Os verso aqui do sertão
É que nem um beija-frô
Com as penuge ainda quente
Cantando pro seu amô
Que aqui se ama de fato.
Mas porém, vamo ao triato
Que o caso ainda não findô.

Quando o triato acabou
Um graças a Deus eu dei
De riba do cambarote
No chão entonce pulei
Fiz com a mão um desaforo
Butei meu chapéu de couro
E dali me arritirei.

No camim eu encontrei
Um broco de carnavá
As muié tinha na cabeça
Um chapéu, como um jacá
No corpo, de pena um móio
Que só se vendo cum os óio
É pussive acreditar.

Aquelas moda de lá
É uma farta de respeito
Tinha uma moça atrepada
Cum uns pano mostrando os peito
Achei isso um caso séro.
E me diche o Desidéro
Que era a filha do prefeito.

Eu não entendi dereito
Aquelas coisa que eu vi.
De lá de riba atrepada
Ela oiô pra eu ali
Sem fazer nenhum segredo
Pichou um beijo cum os dedo
E dispois danou-se a rir.

Cumpade, as coisa que eu vi
Nesse tar de carnavá
Mermo eu sendo seu cumpade
Me envergonho de contar
É mermo um dia de juizo,
E eu achei que era preciso
Dali me arritirá.

Dispois eu fui visitá
Uma tá de cademia
Cheia de iscrevedor,
De homi que faz poesia
E os poeta de lá
Chamam dotô imortá,
Veja só que arrilia!

Dizê que quem faz poesia
Num morre é uma asneira,
Se isso fosse verdade
Aqui na nossa ribeira
Tava era cheia de gente
De cantadô de repente
Imortá na capoeira.

Dispois eu fiz a besteira
De ir ver uns monumento
Uns povo chamado estauta
Que passa o dia no relento
Sem poder nem se mexê
Trepado num sei em que
Levando sol, chuva e vento.

Lá no largo dum convento
Tinha um sinhô muito séro
Chamado Zé Bonifáço
Homi de muito critéro
Foi tutor e professor
Do segundo imperador,
Assim disse o Desidéro.

Inda fui num cemitéro
E outras coisa mais vi
Mas de tanto batê perna
De repente adoeci
Dispois duma chumbregueira,
Acho até que fiz besteira,
Dessa vez quaje morri.

Quando doente eu caí
Mandaro vim um dotô
Que era muito famoso.
O sujeito me aparpou
E diche pra Desidéro
Que o caso era muito séro,
Mas pra eu nada falou.

Apenas me preguntou
Se eu era pai e famía
Que eu tinha de viajá
Dentro de dois ou tres dia
Que eu tinha uma fissura,
Um má que não tinha cura
Chamado «lesão cardía».

Oxente, no outro dia
Mal o dia amanheci
Abracei seu Desidéro
E lá do Rio parti
Pra matá minha saudade
E morrê mais a vontade
Cá nos mato onde eu nasci.

Agora eu estou aqui
Com voces tudo: a comade
Minha véia Bastiana
Minha afiada, o cumpade
E a famía.

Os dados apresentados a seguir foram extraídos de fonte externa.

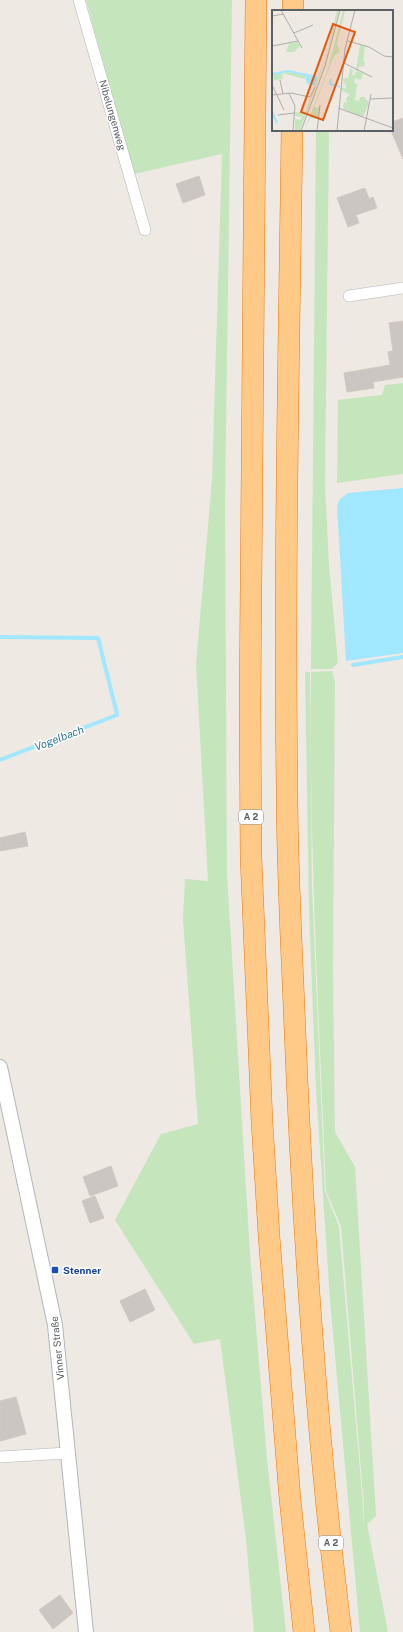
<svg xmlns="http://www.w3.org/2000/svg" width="403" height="1632" font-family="'Public Sans',sans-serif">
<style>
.green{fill:#c5e6bd}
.water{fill:#a0e7ff}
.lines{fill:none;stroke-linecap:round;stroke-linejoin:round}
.stream{stroke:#a0e7ff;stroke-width:4}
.building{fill:#cbc6c1;stroke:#d3c9c0}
.minor-casing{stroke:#b3b6ba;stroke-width:12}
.tertiary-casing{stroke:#b3b6ba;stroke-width:16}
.motorway-casing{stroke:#ef7800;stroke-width:22}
.minor{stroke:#fff;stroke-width:11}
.tertiary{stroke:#fff;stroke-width:14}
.motorway{stroke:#ffca87;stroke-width:21}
.transit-dot{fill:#1a4fb4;stroke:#fff;stroke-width:1.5}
.labels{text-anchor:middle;stroke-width:3;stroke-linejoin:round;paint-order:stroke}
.shield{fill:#fff;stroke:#8c9092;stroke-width:1}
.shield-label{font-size:9px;font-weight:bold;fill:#5a6063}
.street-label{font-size:10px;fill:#5a6063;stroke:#fff}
.transit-label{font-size:10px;font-weight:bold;fill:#164399;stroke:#fff;text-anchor:start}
.water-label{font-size:11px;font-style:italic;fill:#34789a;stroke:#fff}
.inset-river{fill:none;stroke:#a0e7ff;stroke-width:2}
.inset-road{fill:none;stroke:#afaeab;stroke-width:1}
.view{fill:#e15910;fill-opacity:0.15;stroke:#e15910;stroke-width:2}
.inset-edge{fill:none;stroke:#5a6063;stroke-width:2}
</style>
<rect width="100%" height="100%" fill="#eee9e2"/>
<!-- green -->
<path class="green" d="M86,0H232L225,504L227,874L250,1254L267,1459L286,1632H254L246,1539L220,1339L194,1344L115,1220L161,1134L198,1124L183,919L185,879L208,881L196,664L212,480L222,154L134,174Z
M316,130H329L325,483L329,565L338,663L332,669H311Z
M403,383V474L337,483L338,400L382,395L385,385Z
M332,671L335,681L333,971L335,1132L355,1167L376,1516L367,1524L388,1632H360L330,1300L316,1089L309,911L305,672H310L312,887L325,1191L339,1227L363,1506V1528L364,1507L341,1226L326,1191C319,1018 309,845 311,672Z"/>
<!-- water -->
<path class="water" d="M403,488V653L346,661L337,505L340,499L348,493Z"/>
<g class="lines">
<!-- stream -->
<path class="stream" d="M0,637L98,638L117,714
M353,665L403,657
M0,760L117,715"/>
</g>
<!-- building -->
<path class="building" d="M403,118V159L392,133V122Z
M199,176L205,195L183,203L176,184Z
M365,188L369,199L373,197L377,208L356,215L359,223L348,227L337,198Z
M403,321V377L373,382L374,388L347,392L344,373L390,365L388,352L393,351L389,323Z
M25,832L28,846L0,851V838Z
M111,1166L118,1186L90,1196L83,1177Z
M95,1196L104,1218L90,1223L82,1201Z
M145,1289L155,1310L130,1322L120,1301Z
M16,1397L26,1434L0,1441V1401Z
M60,1595L73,1613L53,1629L39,1610Z"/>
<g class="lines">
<defs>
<path id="minor" d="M79,0L145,230
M349,296L403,288
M0,1457L67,1453"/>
<path id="tertiary" d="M0,1067L55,1325L86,1632"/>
<path id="motorway" d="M256,0L250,705L251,857L262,1122L269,1236L290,1499L304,1632
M293,11V0
M292,130C289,349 284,568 287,788C287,861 291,934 294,1007C302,1215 315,1425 341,1632"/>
</defs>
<!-- minor casing -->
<use href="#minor" class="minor-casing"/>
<!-- tertiary casing -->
<use href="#tertiary" class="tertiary-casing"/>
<!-- motorway casing -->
<use href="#motorway" class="motorway-casing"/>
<!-- minor -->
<use href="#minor" class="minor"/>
<!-- tertiary -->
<use href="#tertiary" class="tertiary"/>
<!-- motorway -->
<use href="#motorway" class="motorway"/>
</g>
<!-- markers -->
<rect class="transit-dot" x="51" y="1266" width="8" height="8" rx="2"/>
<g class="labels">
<!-- shield labels -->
<g class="shield">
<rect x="239" y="810" width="24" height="14" rx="3"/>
<rect x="319" y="1536" width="24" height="14" rx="3"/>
</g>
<g class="shield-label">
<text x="251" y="820">A 2</text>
<text x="331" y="1546">A 2</text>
</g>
<!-- street labels -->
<g class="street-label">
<text transform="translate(113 115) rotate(74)" y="4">Nibelungenweg</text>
<text transform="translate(57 1348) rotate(-96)" y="4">Vinner Straße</text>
</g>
<!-- transit labels -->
<g class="transit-label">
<text x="63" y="1274">Stenner</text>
</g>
<!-- water labels -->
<g class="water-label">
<text transform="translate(59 738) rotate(-21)" y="4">Vogelbach</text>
</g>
</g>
<!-- overview -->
<g transform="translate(272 10)">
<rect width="121" height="121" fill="#eee9e2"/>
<path d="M65,0H67L55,45L28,121L23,120V109L29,110V107L23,106V102L33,103L55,43ZM71,0H73L72,6L65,33L68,42L62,46L42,97L47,98L46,109L38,108L32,121L56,59ZM25,32L28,36L22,42H14L17,34L0,37ZM88,35L93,36L91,51L93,52L92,57L87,56L86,61L84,60ZM78,58L81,60L80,65H83L84,61L91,63L89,70L83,68L82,73L85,74L83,90L87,91L88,87H92L97,93L91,107L71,99L72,92L75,93L74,88L78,85L69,80V77L73,79L74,76L70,68H76ZM16,62L33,65V69L10,63L11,69L2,70L1,64Z" fill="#c5e6bd"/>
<path d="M33,65L45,68L43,76L35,74Z" fill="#a0e7ff"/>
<path class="inset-river" d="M0,64L16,61L45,67M59,69L58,74L68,77M0,101L5,113"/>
<path class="inset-road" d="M9,0L30,38M0,6L12,4M22,23L41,15M76,31L97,37L112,46L121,47M0,36L26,31M72,53L100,67M8,70L11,84M0,75L12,100M17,83L23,96L21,120M0,85L19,83L38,87L43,77M98,89L121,88M66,98L121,118M6,105L22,103M2,121H26M29,121L53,56L68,0M45,121L48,95M65,121L73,39L83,0M92,121L99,84"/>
<path class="view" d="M61,14L83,22L51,110L29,102Z"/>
<rect width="121" height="121" class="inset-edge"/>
</g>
</svg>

No sertão
Pra morrê do coração
Se morre mais a vontade.

Os dotô lá da cidade
Sabe onde tem os nariz
A tá de lesão cardía
Foi o dotô Raio X
Que viu no meu coração
Mas essa máquina, patrão,
Nem sempre sabe o que diz.

Tou contente, tou feliz
Na minha comunidade
Tou curado, foi engano
Do dotô lá da cidade
A doença que eu sofria,
A tá de lesão cardía
Tinha outro nome: Sodade!
Irecê - BA, 26/12/2016

SIGNIFICADO DE ALGUMAS PALAVRAS
E EXPRESSÕES DESTE TEXTO:

Piancó = grande vale no interior da Paraiba, com várias cidades, inclusive a cidade de Piancó e o rio de mesmo nome. Esse vale
é também reduto de uma das maiores famílias latinas, a Família
Lacerda, a qual eu também pertenço.

Zuza = José Cavalcante de Lacerda ou Coronel Zuza Lacerda,
que combateu como policial e protegeu como coiteiro a vários
bandos de cangaceiros. Coronel Zuza foi Deputado Provinciano
e por desavenças políticas chegou a desmembrar suas terras do
resto do Brasil, proclamando sua própria República, a República
da Estrela, que durou cerca de quinze dias.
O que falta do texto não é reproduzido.